Miss Deborah Bean had come to dinner.
With a sinking heart, Polly went on to the kitchen and sat down on one edge of the table, to collect her ideas. If anything did go wrong, she knew, from past experiences, that Miss Bean would not hesitate to mention the fact. But nothing should go wrong; and as Polly gave the roast of beef a vigorous push ovenward, she resolved to do or die. When she went to bed that night, she felt that she had very nearly done both, the doing and the dying.
In the first place, the fire obstinately refused to burn, and in working over that, Polly entirely forgot her vegetables until some time after they should have been put on to cook; so the dinner was delayed for a long half-hour, while Polly was haunted by spectral visions of her guests falling from their chairs, in the faintness of slow starvation.
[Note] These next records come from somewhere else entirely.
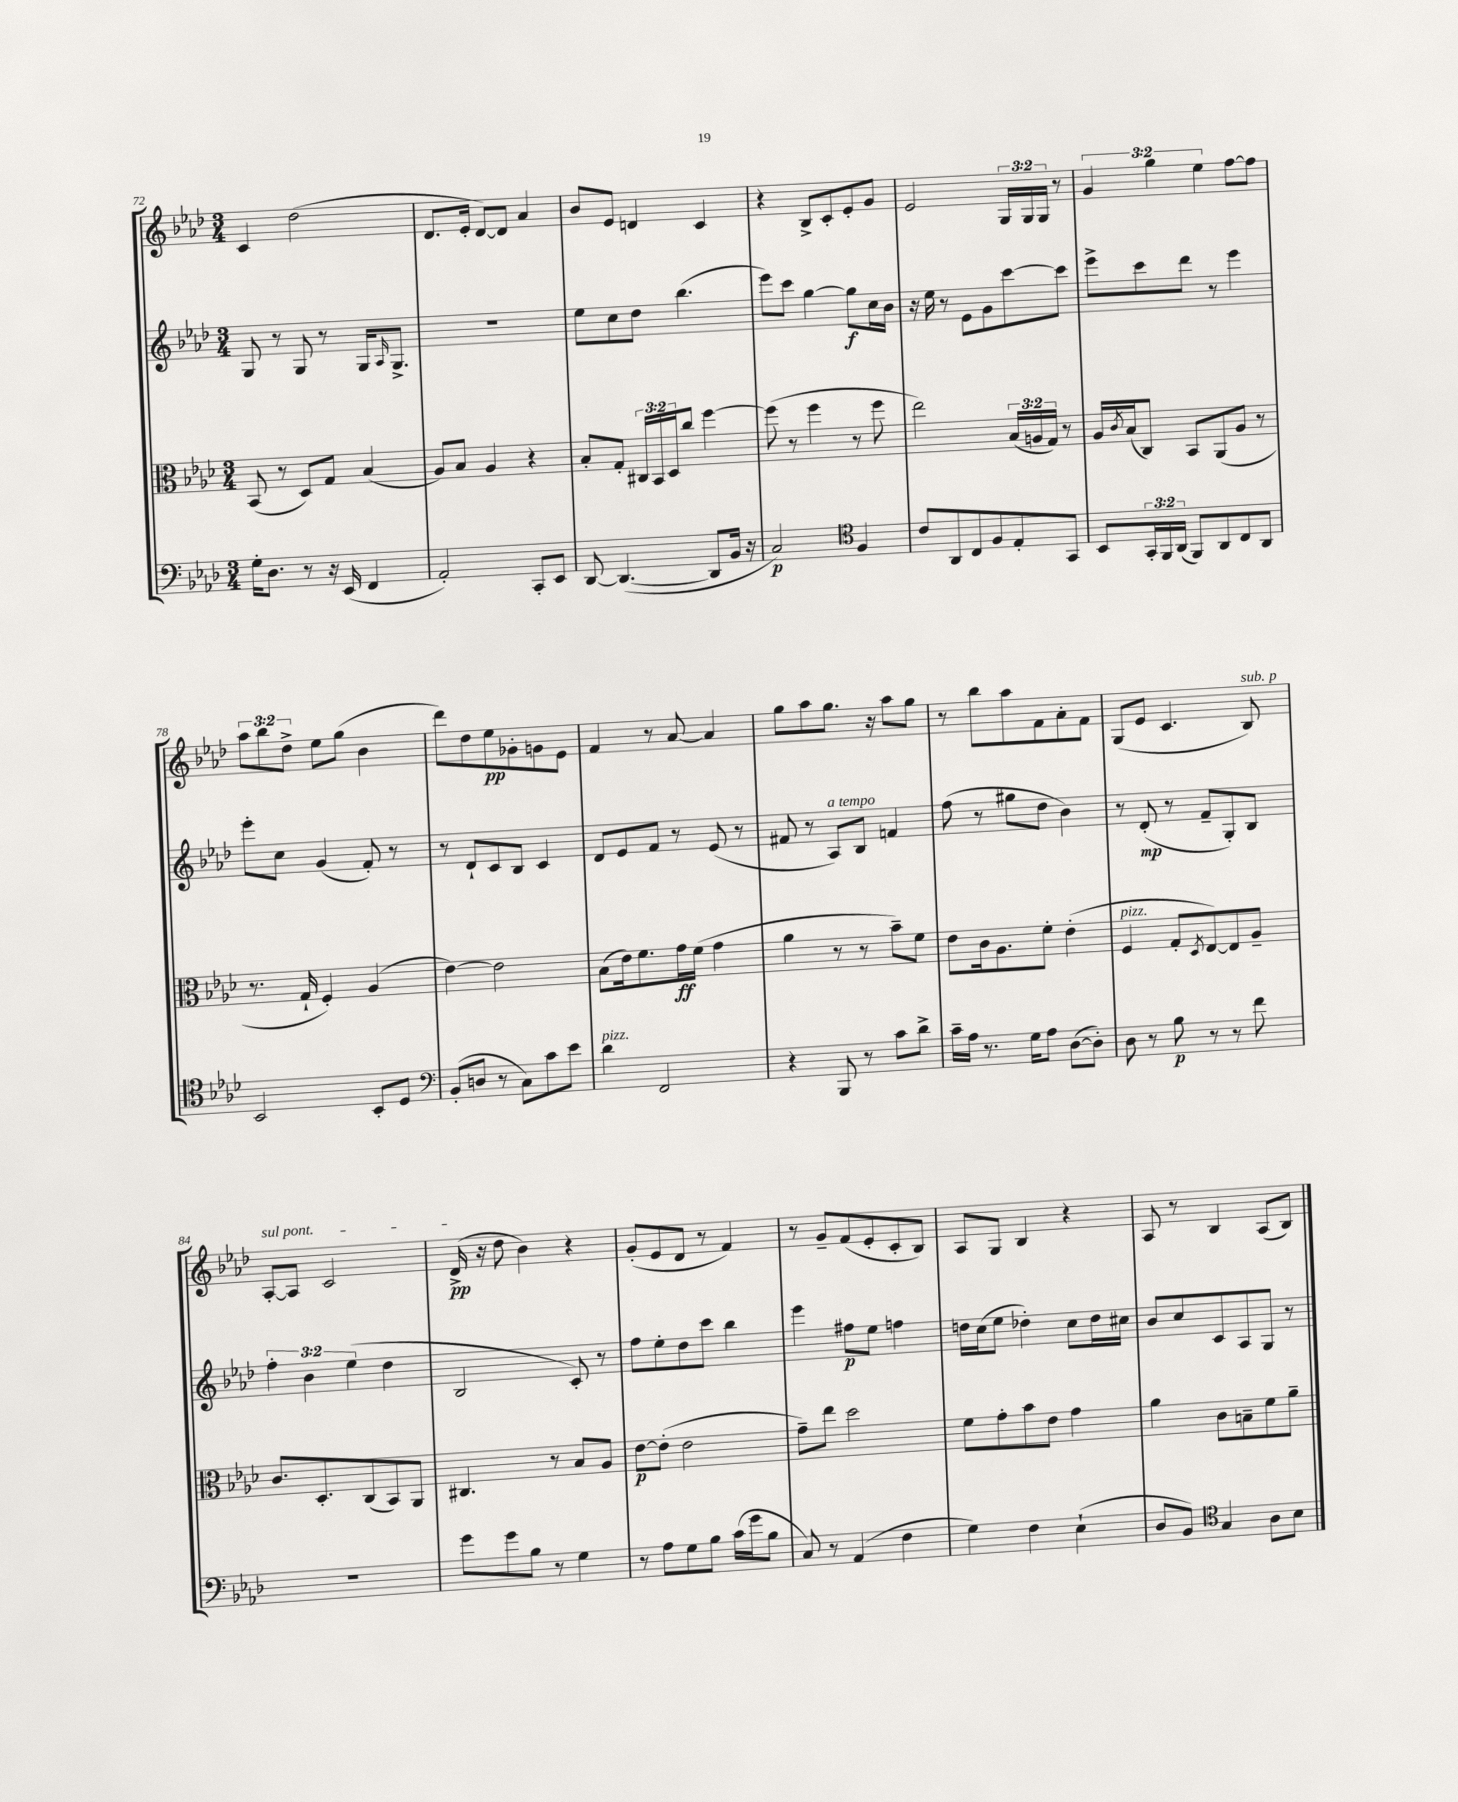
<<
\new StaffGroup <<
\new Staff = "s0" {
    \clef treble \key aes \major \numericTimeSignature \time 3/4 \override Staff.TupletNumber.text = #tuplet-number::calc-fraction-text
    c'4 des''2( |
    des'8. ees'16-. des'8~) des'8 aes'4 |
    bes'8 ees'8 d'4 c'4 |
    r4 bes8-> c'8-. ees'8-. g'8 |
    ees'2 \tuplet 3/2 { g16 g16 g16 } r8 |
    \tuplet 3/2 { g'4 g''4 ees''4 } f''8~ f''8 |
    \tuplet 3/2 { aes''8 bes''8 des''8-> } ees''8 g''8( bes'4 |
    des'''8) des''8 ees''8\pp ges'8-. g'8 ees'8 |
    f'4 r8 aes'8~ aes'4 |
    g''8 aes''8 g''8. r16 aes''8 g''8 |
    r8 bes''8 aes''8 f'8 aes'8-. f'8 |
    g8( ees'8 c'4. bes8^\markup { \italic "sub. p" }) |
    \once \override TextSpanner.bound-details.left.text = \markup { \italic "sul pont." } aes8~-.\startTextSpan aes8 c'2 |
    des'16->\pp\stopTextSpan( r16 des''8 bes'4) r4 |
    g'8-.( ees'8 des'8 r8 f'4) |
    r8 g'8-- f'8( ees'8-. c'8-. bes8) |
    aes8 g8 bes4 r4 |
    aes8 r8 bes4 aes8( bes8) \bar "|." |
}
\new Staff = "s1" {
    \clef treble \key aes \major \numericTimeSignature \time 3/4 \override Staff.TupletNumber.text = #tuplet-number::calc-fraction-text
    g8 r8 g8 r8 g16 \grace { aes16 } g8.-> |
    R2. |
    ees''8 c''8 des''8 bes''4.( |
    ees'''8) c'''8 g''4~ g''8\f c''16 bes'16 |
    r16 ees''16 r8 ees'8 g'8 c'''8~ c'''8 |
    ees'''8-> c'''8 des'''8 r8 ees'''4 |
    ees'''8-. c''8 g'4( f'8-.) r8 |
    r8 des'8-! c'8 bes8 c'4 |
    des'8 ees'8 f'8 r8 ees'8( r8 |
    fis'8 r8 aes8^\markup { \italic "a tempo" }) bes8 f'4 |
    f''8( r8 gis''8 des''8 bes'4) |
    r8 des'8-.\mp( r8 f'8-- g8-.) bes8 |
    \tuplet 3/2 { f''4-. bes'4 ees''4( } des''4 |
    bes2 c'8-.) r8 |
    f''8 ees''8-. des''8 c'''8 bes''4 |
    ees'''4 fis''8\p ees''8 f''4 |
    d''16 c''16( ees''8 des''4-.) c''8 des''16 cis''16 |
    bes'8 c''8 c'8 aes8 g8 r8 \bar "|." |
}
\new Staff = "s2" {
    \clef alto \key aes \major \numericTimeSignature \time 3/4 \override Staff.TupletNumber.text = #tuplet-number::calc-fraction-text
    bes,8( r8 des8) g8 bes4( |
    aes8) bes8 aes4 r4 |
    bes8-. g8-. \tuplet 3/2 { cis16 bes,16 des16 } c''8 f''4~ |
    f''8( r8 f''4 r8 f''8 |
    ees''2) \tuplet 3/2 { bes16( a16 g16) } r8 |
    aes16 \acciaccatura { c'8 } bes16( c8) bes,8 aes,8( aes8 r8 |
    r8. g16-! f4-.) aes4( |
    ees'4~) ees'2 |
    bes8( ees'16) f'8. g'16\ff f'16( g'4 |
    aes'4 r8 r8 bes'8--) f'8 |
    ees'8 c'16 aes8. f'8-. ees'4-.( |
    f4^\markup { \italic "pizz." } g8-. \acciaccatura { des8 } ees8~) ees8 aes8-- |
    c'8. des8.-. c8( bes,8) aes,8 |
    cis4. r8 bes8 aes8 |
    ees'8~\p ees'8-.( ees'2 |
    g'8--) ees''8 des''2 |
    f'8 g'8-. bes'8 ees'8 g'4 |
    aes'4 c'8 b8-- f'8 aes'8-- \bar "|." |
}
\new Staff = "s3" {
    \clef bass \key aes \major \numericTimeSignature \time 3/4 \override Staff.TupletNumber.text = #tuplet-number::calc-fraction-text
    g16-. des8. r8 r16 ees,16( f,4 |
    aes,2-.) c,8-. ees,8 |
    des,8~ des,4.~( des,8 bes,16 r16 |
    c2\p) \clef tenor f4 |
    c'8 aes,8 c8 f8 ees8-. g,8 |
    bes,8 \tuplet 3/2 { g,16-. f,16 aes,16( } f,8) aes,8 c8 aes,8 |
    bes,2 bes,8-. des8 |
    \clef bass bes,8-.( d8 r8 c8) c'8 ees'8 |
    des'4^\markup { \italic "pizz." } f,2 |
    r4 bes,,8 r8 c'8 des'8-> |
    c'16-- aes16 r8. g16 aes8 des8~( des8-.) |
    des8 r8 bes8\p r8 r8 f'8 |
    R2. |
    g'8 g'8 bes8 r8 g4 |
    r8 aes8 g8 bes8 c'16( g'16 bes8 |
    c8) r8 aes,4( f4 |
    g4) f4 ees4-!( |
    des8 bes,8) \clef tenor g4 aes8 bes8 \bar "|." |
}
>>
>>
\layout { \context { \Score currentBarNumber = #72 } }
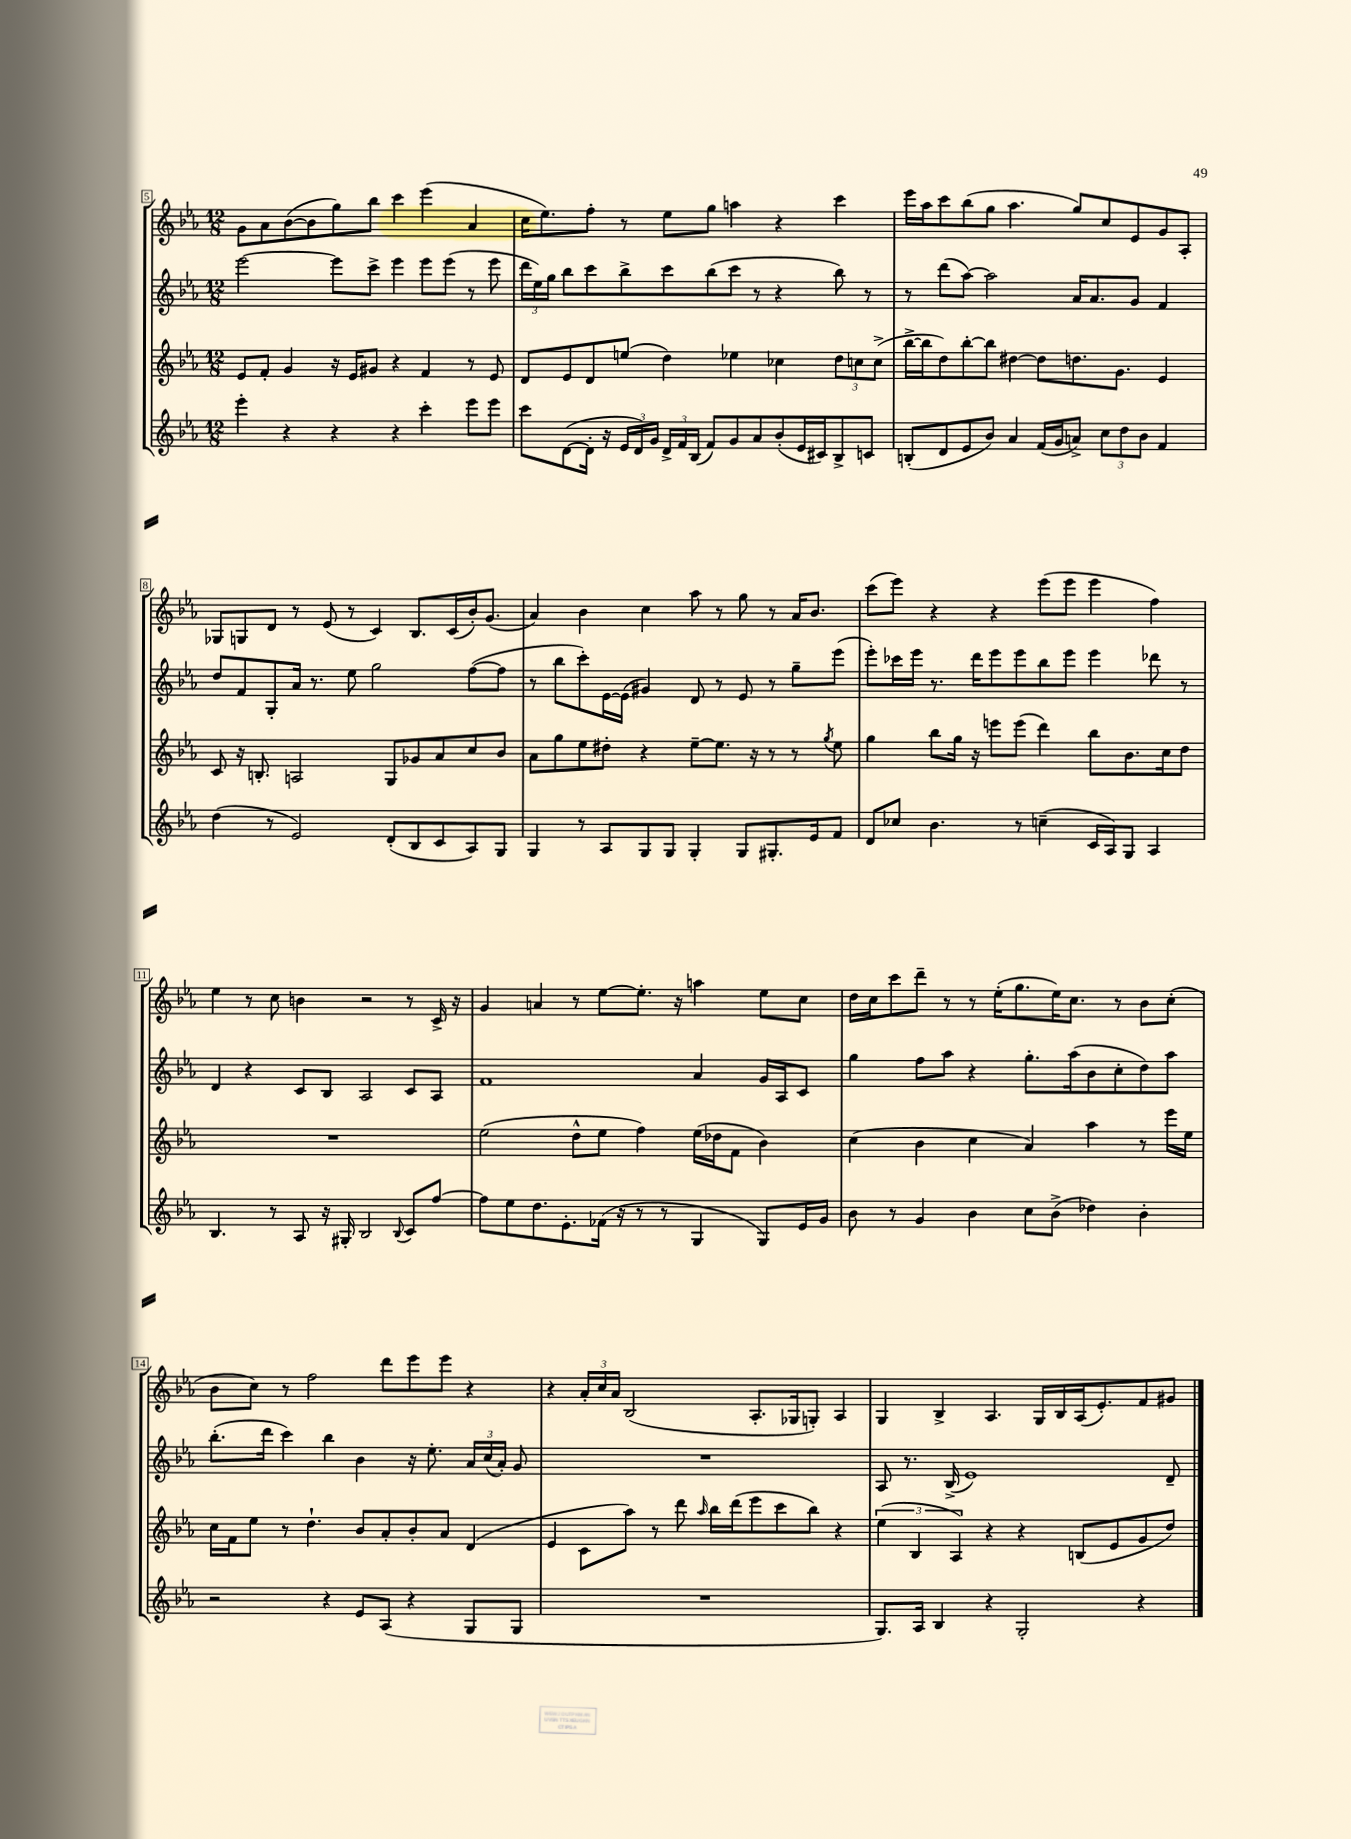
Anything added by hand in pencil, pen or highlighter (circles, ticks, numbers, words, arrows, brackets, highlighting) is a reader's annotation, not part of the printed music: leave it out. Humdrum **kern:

**kern	**kern	**kern	**kern
*staff4	*staff3	*staff2	*staff1
*clefG2	*clefG2	*clefG2	*clefG2
*k[b-e-a-]	*k[b-e-a-]	*k[b-e-a-]	*k[b-e-a-]
*M12/8	*M12/8	*M12/8	*M12/8
4eee-'	8e-	[2eee-	8g
.	8f'	.	8a-
4r	4g	.	([8b-
.	.	.	8b-]
4r	16r	8eee-]	8gg)
.	16e-	.	.
.	8g#	8ccc^	8bb-
4r	4r	4eee-	4ccc
4ccc'	4f	8eee-	(4eee-
.	.	(8eee-	.
8eee-	8r	8r	4a-
8eee-	8e-	8eee-	.
=	=	=	=
8ccc	8d	24ddd	16cc
.	.	24ee-)	.
.	.	.	8.ee-)
.	.	24gg	.
([8d	8e-	8bb-	.
16d']	8d	8ccc	8ff'
16r	.	.	.
24e-	(8ee	8bb-^	8r
24d)	.	.	.
24g	.	.	.
24d^	4dd)	8ccc	8ee-
24f	.	.	.
(24B-	.	.	.
8f)	.	(8bb-	8gg
8g	4ee-	8ccc	4aa
8a-	.	8r	.
(8b-'	4cc-	4r	4r
16e-	.	.	.
16c#)	.	.	.
8B-^	12dd	8bb-)	4ccc
.	12cc	.	.
8c	.	8r	.
.	(12cc^	.	.
=	=	=	=
(8B'	[16bb-^	8r	16eee-
.	16bb-]	.	16aa-
8d	8dd)	(8ddd	8ccc
8e-	[8bb-'	[8aa-)	(8bb-
8b-)	8bb-]	2aa-]	8gg
4a-	[4dd#	.	4.aa-
(16f	8dd#]	.	.
16g	.	.	.
8a^)	8.dd	16a-	8gg)
.	.	8.a-	.
12cc	.	.	8cc
.	8.g	.	.
12dd	.	.	.
.	.	8g	8e-
12b-	.	.	.
4f	4e-	4f	8g
.	.	.	8A-'
=	=	=	=
(4dd	8c	8dd	8G-
.	16r	8f	8G
.	8.B'	.	.
8r	.	8G'	8d
2e-)	2A	16a-	8r
.	.	8.r	.
.	.	.	(8e-
.	.	8ee-	8r
.	.	2gg	4c)
(8d'	8G	.	.
8B-	8g-	.	8.B-
8c	8a-	.	.
.	.	.	(16c
8A-)	8cc	([8ff	16b-')
.	.	.	(8.g
8G	8b-	8ff]	.
=	=	=	=
4G	8a-	8r	4a-)
.	8gg	8bb-	.
8r	8ee-	8ccc')	4b-
8A-	8dd#'	[16e-	.
.	.	(16e-]	.
8G	4r	4g#)	4cc
8G	.	.	.
4G'	[8ee-~	8d	8aa-
.	8.ee-]	8r	8r
8G	.	8e-	8gg
.	16r	.	.
8.G#'	8r	8r	8r
.	8r	8gg~	16a-
16e-	.	.	8.b-
.	8qgg	.	.
8f	8ee-	(8eee-	.
=	=	=	=
8d	4gg	8eee-')	(8ccc
8cc-	.	16ccc-	8eee-)
.	.	16eee-	.
4.b-	8bb-	8.r	4r
.	16gg	.	.
.	16r	16ddd	.
.	8eee	8eee-	4r
8r	(8eee	8eee-	.
(4cc~	4ddd)	8bb-	(8eee-
.	.	8eee-	8eee-
16c	8bb-	4eee-	4eee-
16A-)	.	.	.
8G	8.b-	.	.
4A-	.	8ddd-	4ff)
.	16cc	.	.
.	8dd	8r	.
=	=	=	=
4.B-	1.r	4d	4ee-
.	.	4r	8r
8r	.	.	8cc
8A-	.	8c	4b
16r	.	8B-	.
16G#'	.	.	.
2B-	.	2A-	2r
8qqB-	.	.	.
8c	.	8c	8r
[8ff	.	8A-	16c^
.	.	.	16r
=	=	=	=
8ff]	(2ee-	1f	4g
8ee-	.	.	.
8.dd	.	.	4a
8.e-'	.	.	.
.	8dd^^	.	8r
(16f-	8ee-	.	[8ee-
16r	.	.	.
8r	4ff)	.	8.ee-']
8r	.	.	.
.	.	.	16r
4G	(16ee-	4a-	4aa
.	16dd-	.	.
.	8f	.	.
8G)	4b-)	16g	8ee-
.	.	16A-	.
16e-	.	8c	8cc
16g	.	.	.
=	=	=	=
8b-	(4cc	4gg	16dd
.	.	.	16cc
8r	.	.	8ccc
4g	4b-	8ff	8ddd~
.	.	8aa-	8r
4b-	4cc	4r	8r
.	.	.	(16ee-'
.	.	.	8.gg
8cc	4a-)	8.gg'	.
(8b-^	.	.	16ee-)
.	.	(16aa-	8.cc
4dd-)	4aa-	8b-	.
.	.	8cc'	8r
4b-'	8r	8dd)	8b-
.	16eee-	8aa-	(8cc'
.	16ee-	.	.
=	=	=	=
2r	16cc	(8.bb-'	8b-
.	16f	.	.
.	8ee-	.	8cc)
.	.	16ddd	.
.	8r	4ccc)	8r
.	4.dd`	.	2ff
4r	.	4bb-	.
8e-	8b-	4b-	.
(8A-	8a-'	.	8ddd
4r	8b-'	16r	8eee-
.	.	8.ee-'	.
.	8a-	.	8eee-
8G	(4d	24a-	4r
.	.	(24cc	.
.	.	24a-')	.
8G	.	8g	.
=	=	=	=
1.r	4e-	1.r	4r
.	8c	.	24a-'
.	.	.	24cc
.	.	.	24a-
.	8aa-)	.	(2B-
.	8r	.	.
.	8ddd	.	.
.	16qqaa-	.	.
.	16bb-	.	.
.	(16ddd	.	.
.	8eee-	.	8.A-'
.	8ccc	.	.
.	.	.	16G-
.	8bb-)	.	8G')
.	4r	.	4A-
=	=	=	=
8.G)	(6ee-	8A-	4G
.	.	8.r	.
.	6B-	.	.
16A-	.	.	.
4B-	.	.	4B-^
.	.	(16B-^	.
.	6A-)	.	.
.	.	1e-)	.
4r	4r	.	4.A-
2G'	4r	.	.
.	.	.	16G
.	.	.	16B-
.	(8B	.	(16A-
.	.	.	8.e-')
.	8e-	.	.
4r	8g	.	8f
.	8dd)	8d~	8g#
==	==	==	==
*-	*-	*-	*-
At length all was ready, and leaving the girl to take up the tomato soup which Polly regarded as her one infallible dish, she ran up-stairs to dress herself and appear before her expectant guests, with a flushed face and ruffled curls.
If she had any misgivings as she marshalled her friends to the table and pointed Miss Bean to an extra seat beside Florence, she certainly concealed them with a tact worthy of an older housekeeper. The truth was, Polly felt no uncertainty as to the beginning and the end of her feast. The soup had never failed her, the pudding she knew to be good; so she could bear with the tough and stringy roast and the hard, lumpy potatoes with a fair grace. There was a hush of interested expectancy, as Polly dipped the ladle into the creamy, foamy soup. Then, when she poured it out into the plate, the conversation hastily started up again, but not so soon as to cover a sudden giggle from Alan, which he would have given worlds to recall when he saw Polly's tragic expression, as she surveyed the thin, watery compound and the white lumps floating in it.
The mothers present accepted their shares in silence and were heroically preparing to eat them, when Miss Bean was heard to speak.